I was planning to spend Thanksgiving day alone.
The prospect of it didn't bother me. Everyone I worried about had someplace to go.
My two sons — one in Chicago, the other in Southern California — were having Thanksgiving dinner with their in-laws; my dad in Ohio had all my siblings to cook turkey and pumpkin pie for him.
I'd catch up on some writing and cook a turkey breast for me and the cats to nibble on (for weeks) and watch football.
But as the last Thursday in November grew nearer, I started to dread the thought of being alone. I went back and forth between bucking up and breaking down. My heart ached.
I missed my mom.

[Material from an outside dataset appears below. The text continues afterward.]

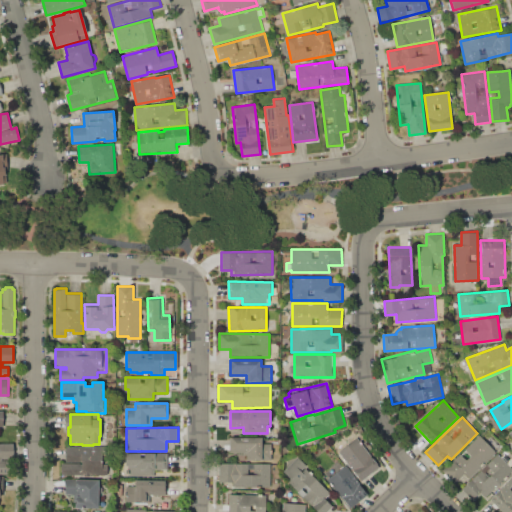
[(444,469),(480,434),(497,452),(469,478),(464,473),(456,481),(444,469)]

She died in August and I should have known how sad the first holidays without her would be.
Before moving to Florida in 2008, Thanksgiving was always at my house — because I had the biggest, most suitable-for-entertaining house for feeding an immediate family of 30 people, not because I was top chef. Nope, my mother kept that role no matter where we actually sat down to eat.
The night before Thanksgiving, I'd go over to her house to get the electric roaster from the basement and to get quizzed — yes, the same scene played out every year — about where the turkey(s) happened to be at that moment. (Salmonella is always a worry with thawed birds, you know.) Once she was assured (or I convinced her, anyway) they were under proper refrigeration, we'd sit at the kitchen table and go over the menu she had written in a spiral notebook, ostensibly to make sure there was enough food just in case Caligula dropped in.
My mother contributed much to the meal but nothing more important than her piece de resistance: the dressing. She got up at the crack of dawn every Thanksgiving and made a bowl of it so big I had to wrap my arms around the rim to carry it home. In our family, we'd say, "Anyone can cook a turkey but only Mom can make the dressing." It was either her special touch or the 2 pounds of butter she used — or both.
Anyway, all these thoughts of my mom made me sad and homesick and lonely — but not for long.
I found meetup.com, a network of groups of people with shared interests defining itself as "neighbors getting together to learn something, do something, share something."
And then I got up the courage to join 40 strangers for a holiday that had always been about family — and it was great. Everyone was friendly and welcoming. Many were first-timers like me. It was not a familiar Thanksgiving but it was a happy one.
So, if — as Christmas draws closer — you find yourself alone and down in the dumps, pull yourself up off the couch and get out in the world — with old friends or those you haven't even met yet.
Because new traditions can often turn out to be the best traditions.